Faure Gnassingbé et ses ministres quittent le palais de la Marina pour se rendre à Tabligbo, ville située à environ 75 km au nord-est de Lomé,  pour y tenir le Conseil des ministres de ce mercredi 13 février 2019. L’information circulait depuis le week-end dernier. Elle a été confirmée par une note du préfet Alibo Yawo qui se partage comme de petits pains sur la toile.

« Le préfet de Yoto porte à la connaissance de la population de Tabligbo et de ses environs que le Chef de l’Etat, son Excellence Monsieur Faure Essozimna GNASSINGBE, sera à Tabligbo ce mercredi 13 février 2019 pour la tenue du Conseil des ministres au stade de Zébé », indique cette note.
 « A cet effet, le corps enseignant, les élèves, les apprentis, les patrons d’ateliers, les leaders religieux et toute la population de Tabligbo sont invités à prendre part à la cérémonie d’accueil réservé à notre illustre hôte, le mercredi 13 février 2019 à 8h00 au CEG Tabligbo ville I », lit-on encore dans  cette  note.

Pour ce Conseil des Ministres  dans la ville de Tabligbo qui manque de tout, malgré l’extraction du clinker pour la fabrication du ciment et l’existence des usines Wacem et SCANTOGO MINES (au sein de laquelle Faure Gnassingbé  est actionnaire), les activités vont être au ralenti étant donné que  le préfet demande à la population, même les écoles, d’abandonner les activités pour accueillir l’« illustre hôte ».

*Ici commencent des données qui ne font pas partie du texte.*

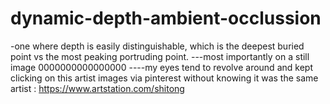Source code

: # dynamic-depth-ambient-occlussion
-one where depth is easily distinguishable, which is the deepest buried point vs the most peaking  portruding point.
---most importantly on a still image 0000000000000000
----my eyes tend to revolve around and kept clicking on this artist images via pinterest without knowing it was the same artist : https://www.artstation.com/shitong
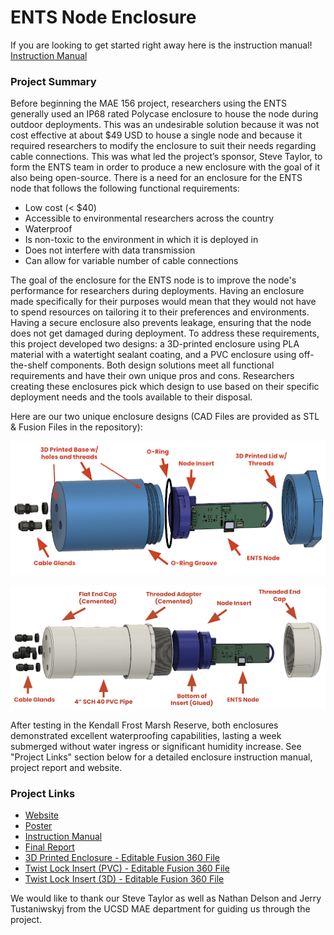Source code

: # ENTS Node Enclosure

If you are looking to get started right away here is the instruction manual! [Instruction Manual]()

### Project Summary

Before beginning the MAE 156 project, researchers using the ENTS generally used an IP68 rated Polycase enclosure to house the node during outdoor deployments. This was an undesirable solution because it was not cost effective at about $49 USD to house a single node and because it required researchers to modify the enclosure to suit their needs regarding cable connections. This was what led the project’s sponsor, Steve Taylor, to form the ENTS team in order to produce a new enclosure with the goal of it also being open-source. There is a need for an enclosure for the ENTS node that follows the following functional requirements: 
   - Low cost (< $40)
   - Accessible to environmental researchers across the country
   - Waterproof
   - Is non-toxic to the environment in which it is deployed in 
   - Does not interfere with data transmission
   - Can allow for variable number of cable connections
   
The goal of the enclosure for the ENTS node is to improve the node's performance for researchers during deployments. Having an enclosure made specifically for their purposes would mean that they would not have to spend resources on tailoring it to their preferences and environments. Having a secure enclosure also prevents leakage, ensuring that the node does not get damaged during deployment. To address these requirements, this project developed two designs: a 3D-printed enclosure using PLA material with a watertight sealant coating, and a PVC enclosure using off-the-shelf components. Both design solutions meet all functional requirements and have their own unique pros and cons. Researchers creating these enclosures pick which design to use based on their specific deployment needs and the tools available to their disposal. 

Here are our two unique enclosure designs (CAD Files are provided as STL & Fusion Files in the repository): 


![image](https://github.com/jlab-sensing/ENTS-enclosure/blob/main/images/3dprintexploded.png)

![image](https://github.com/jlab-sensing/ENTS-enclosure/blob/main/images/pvcexploded.png)

After testing in the Kendall Frost Marsh Reserve, both enclosures demonstrated excellent waterproofing capabilities, lasting a week submerged without water ingress or significant humidity increase. See "Project Links" section below for a detailed enclosure instruction manual, project report and website.  


### Project Links

 - [Website](https://sites.google.com/eng.ucsd.edu/mae156b-2025winter-team11?usp=sharing)
 - [Poster]()
 - [Instruction Manual]()
 - [Final Report]()
 - [3D Printed Enclosure - Editable Fusion 360 File](https://a360.co/43Cl2w4)
 - [Twist Lock Insert (PVC) - Editable Fusion 360 File](https://a360.co/41X5OjU)
 - [Twist Lock Insert (3D) - Editable Fusion 360 File](https://a360.co/4iIh4pX)



We would like to thank our Steve Taylor as well as Nathan Delson and Jerry Tustaniwskyj from the UCSD MAE department for guiding us through the project.  
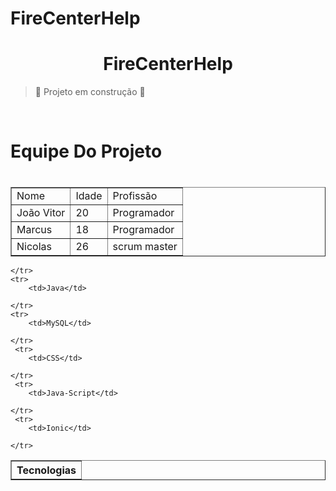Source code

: # FireCenterHelp
<h1 align="center">FireCenterHelp </h1>


> :construction: Projeto em construção :construction:
<table border="1">
<br>
<h1>Equipe Do Projeto<h1>
    <tr>
        <td>Nome</td>
        <td>Idade</td>
        <td>Profissão</td>
    </tr>
    <tr>
        <td>João Vitor</td>
        <td>20</td>
        <td>Programador</td>
    </tr>
    <tr>
        <td>Marcus</td>
        <td>18</td>
        <td>Programador</td>
    </tr>
    <tr>
        <td>Nicolas</td>
        <td>26</td>
        <td>scrum master</td>
    </tr>
</table>

<table border="1">
    <tr>
        <th>Tecnologias</th>
        
    </tr>
    <tr>
        <td>Java</td>
        
    </tr>
    <tr>
        <td>MySQL</td>
        
    </tr>
     <tr>
        <td>CSS</td>
        
    </tr>
     <tr>
        <td>Java-Script</td>
        
    </tr>
     <tr>
        <td>Ionic</td>
        
    </tr>
</table>
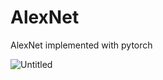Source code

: # AlexNet
AlexNet implemented with pytorch

![Untitled](https://user-images.githubusercontent.com/55650445/125065687-16d71f00-e0ed-11eb-945a-687a1f521193.png)
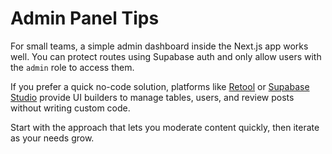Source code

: # Admin Panel Tips

For small teams, a simple admin dashboard inside the Next.js app works well. You can protect routes using Supabase auth and only allow users with the `admin` role to access them.

If you prefer a quick no-code solution, platforms like [Retool](https://retool.com/) or [Supabase Studio](https://supabase.com/dashboard) provide UI builders to manage tables, users, and review posts without writing custom code.

Start with the approach that lets you moderate content quickly, then iterate as your needs grow.
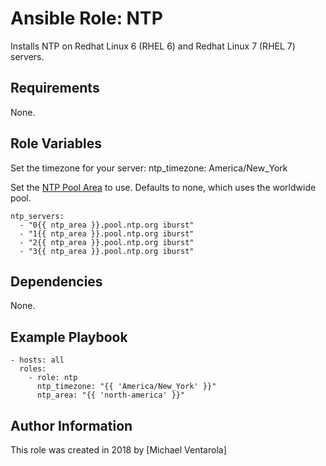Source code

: # Ansible Role: NTP

Installs NTP on Redhat Linux 6 (RHEL 6) and Redhat Linux 7 (RHEL 7) servers.

## Requirements

None.

## Role Variables

Set the timezone for your server:
    ntp_timezone: America/New_York


Set the [NTP Pool Area](http://support.ntp.org/bin/view/Servers/NTPPoolServers) to use. Defaults to none, which uses the worldwide pool.

    ntp_servers:
      - "0{{ ntp_area }}.pool.ntp.org iburst"
      - "1{{ ntp_area }}.pool.ntp.org iburst"
      - "2{{ ntp_area }}.pool.ntp.org iburst"
      - "3{{ ntp_area }}.pool.ntp.org iburst"

## Dependencies

None.

## Example Playbook

    - hosts: all
      roles:
        - role: ntp
          ntp_timezone: "{{ 'America/New_York' }}"
          ntp_area: "{{ 'north-america' }}"


## Author Information

This role was created in 2018 by [Michael Ventarola]
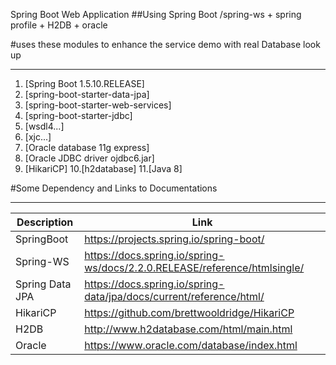 Spring Boot Web Application
##Using  Spring Boot  /spring-ws + spring profile + H2DB + oracle

#uses these modules to enhance the service demo with real Database look up
___________________________________________________________________________
1. [Spring Boot 1.5.10.RELEASE]
2. [spring-boot-starter-data-jpa] 
3. [spring-boot-starter-web-services]
4. [spring-boot-starter-jdbc]
5. [wsdl4...]
6. [xjc...]
7. [Oracle database 11g express]
8. [Oracle JDBC driver ojdbc6.jar]
9. [HikariCP] 
10.[h2database]
11.[Java 8]


#Some Dependency and Links to Documentations
___________________________________________________________________ 
| Description | Link | 
| ---- | ---- | 
| SpringBoot | https://projects.spring.io/spring-boot/ | 
| Spring-WS | https://docs.spring.io/spring-ws/docs/2.2.0.RELEASE/reference/htmlsingle/ | 
| Spring Data JPA | https://docs.spring.io/spring-data/jpa/docs/current/reference/html/ | 
| HikariCP | https://github.com/brettwooldridge/HikariCP| 
| H2DB | http://www.h2database.com/html/main.html | 
| Oracle | https://www.oracle.com/database/index.html |  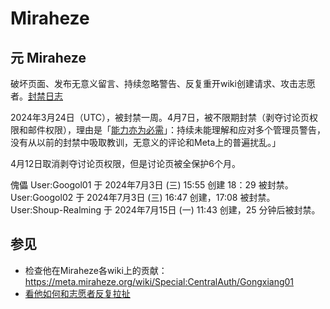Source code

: # Miraheze

## 元 Miraheze

破坏页面、发布无意义留言、持续忽略警告、反复重开wiki创建请求、攻击志愿者。[封禁日志](https://meta.miraheze.org/wiki/Special:Log/block?page=User:Gongxiang01)

2024年3月24日（UTC），被封禁一周。4月7日，被不限期封禁（剥夺讨论页权限和邮件权限），理由是「[能力亦为必需](https://zh.wikipedia.org/wiki/WP:CIR)」：持续未能理解和应对多个管理员警告，没有从以前的封禁中吸取教训，无意义的评论和Meta上的普遍扰乱。」

4月12日取消剥夺讨论页权限，但是讨论页被全保护6个月。

傀儡 User:Googol01 于 2024年7月3日 (三) 15:55 创建 18：29 被封禁。User:Googol02 于 2024年7月3日 (三) 16:47 创建，17:08 被封禁。
User:Shoup-Realming 于 2024年7月15日 (一) 11:43 创建，25 分钟后被封禁。

## 参见
- 检查他在Miraheze各wiki上的贡献：https://meta.miraheze.org/wiki/Special:CentralAuth/Gongxiang01
- [看他如何和志愿者反复拉扯](https://meta.miraheze.org/wiki/Special:RequestWikiQueue/42012)

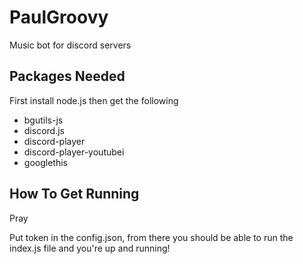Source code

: # PaulGroovy
Music bot for discord servers

## Packages Needed
First install node.js then get the following
- bgutils-js
- discord.js 
- discord-player
- discord-player-youtubei
- googlethis

## How To Get Running
Pray

Put token in the config.json, from there you should be able to run the index.js file and you're up and running!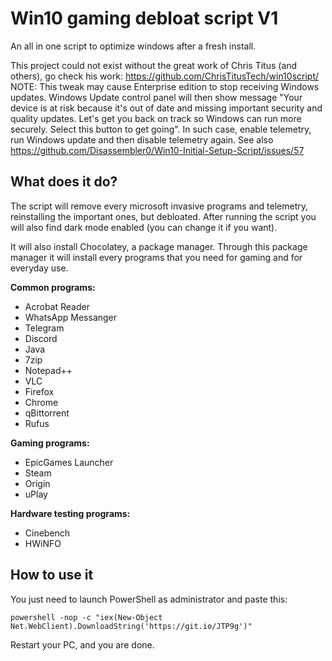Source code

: # Win10 gaming debloat script V1
An all in one script to optimize windows after a fresh install.

This project could not exist without the great work of Chris Titus (and others), go check his work: https://github.com/ChrisTitusTech/win10script/
NOTE: This tweak may cause Enterprise edition to stop receiving Windows updates.
Windows Update control panel will then show message "Your device is at risk because it's out of date and missing important security and quality updates. Let's get you back on track so Windows can run more securely. Select this button to get going".
In such case, enable telemetry, run Windows update and then disable telemetry again. See also https://github.com/Disassembler0/Win10-Initial-Setup-Script/issues/57



## What does it do?

The script will remove every microsoft invasive programs and telemetry, reinstalling the important ones, but debloated. After running the script you will also find dark mode enabled (you can change it if you want). 

It will also install Chocolatey, a package manager. Through this package manager it will install every programs that you need for gaming and for everyday use.

**Common programs:**
- Acrobat Reader 
- WhatsApp Messanger 
- Telegram
- Discord
- Java
- 7zip
- Notepad++
- VLC
- Firefox
- Chrome
- qBittorrent
- Rufus

**Gaming programs:**

- EpicGames Launcher
- Steam
- Origin
- uPlay

**Hardware testing programs:**

- Cinebench
- HWiNFO



## How to use it

You just need to launch PowerShell as administrator and paste this:

    powershell -nop -c "iex(New-Object Net.WebClient).DownloadString('https://git.io/JTP9g')"

Restart your PC, and you are done. 
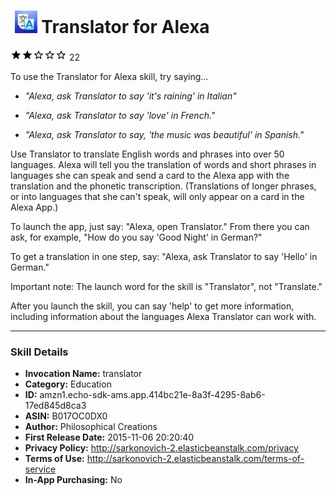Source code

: # &nbsp;<img src="app_icon" alt="Translator for Alexa icon" width="36"> Translator for Alexa
![2 stars](../../../images/ic_star_black_18dp_1x.png)![2 stars](../../../images/ic_star_black_18dp_1x.png)![2 stars](../../../images/ic_star_border_black_18dp_1x.png)![2 stars](../../../images/ic_star_border_black_18dp_1x.png)![2 stars](../../../images/ic_star_border_black_18dp_1x.png) 22

To use the Translator for Alexa skill, try saying...

* *"Alexa, ask Translator to say  'it's raining' in Italian"*

* *"Alexa, ask Translator to say 'love' in French."*

* *"Alexa, ask Translator to say, 'the music was beautiful' in Spanish."*

Use Translator to translate English words and phrases into over 50 languages. Alexa will tell you the translation of words and short phrases in languages she can speak and send a card to the Alexa app with the translation and the phonetic transcription.  (Translations of longer phrases, or into languages that she can't speak, will only appear on a card in the Alexa App.)

To launch the app, just say:  "Alexa, open Translator." From there you can ask, for example, "How do you say 'Good Night' in German?"

To get a translation in one step, say:  "Alexa, ask Translator to say 'Hello' in German."

Important note: The launch word for the skill is "Translator", not "Translate."

After you launch the skill, you can say 'help' to get more information, including information about the languages Alexa Translator can work with.

***

### Skill Details

* **Invocation Name:** translator
* **Category:** Education
* **ID:** amzn1.echo-sdk-ams.app.414bc21e-8a3f-4295-8ab6-17ed845d8ca3
* **ASIN:** B017OC0DX0
* **Author:** Philosophical Creations
* **First Release Date:** 2015-11-06 20:20:40
* **Privacy Policy:** http://sarkonovich-2.elasticbeanstalk.com/privacy
* **Terms of Use:** http://sarkonovich-2.elasticbeanstalk.com/terms-of-service
* **In-App Purchasing:** No
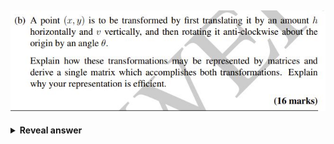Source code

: ## <img src="../../../../../media/paste-ae44a5cb760da6b214c40e6a72c4eebc9b88ff7e.jpg">
<details>
<summary><b>Reveal answer</b></summary>
<img src="../../../../../media/paste-66c655108b4546f9c4bb57645ad47dfbb1793e28.jpg">
</details>
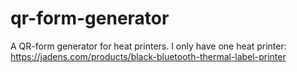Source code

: # qr-form-generator
A QR-form generator for heat printers. I only have one heat printer: https://jadens.com/products/black-bluetooth-thermal-label-printer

                                 (Vue partielle des tentes devant abriter le Conseil des Ministres) 

 Et pourtant, la vie n’est pas rose pour la population de Tabligbo, victime des richesses de ses terres. On constate une inexistence des infrastructures dignes de ce nom dans cette ville. Le peu qu’on voit sont dans un délabrement total. D’ailleurs le gouvernement lui-même est obligé de construire des tentes sur un terrain de football  dans la ville pour tenir ce Conseil des ministres.

Signalons que cette  démarche de délocalisation s’inscrit dans  une logique de proximité de l’Exécutif  avec  la population à la base.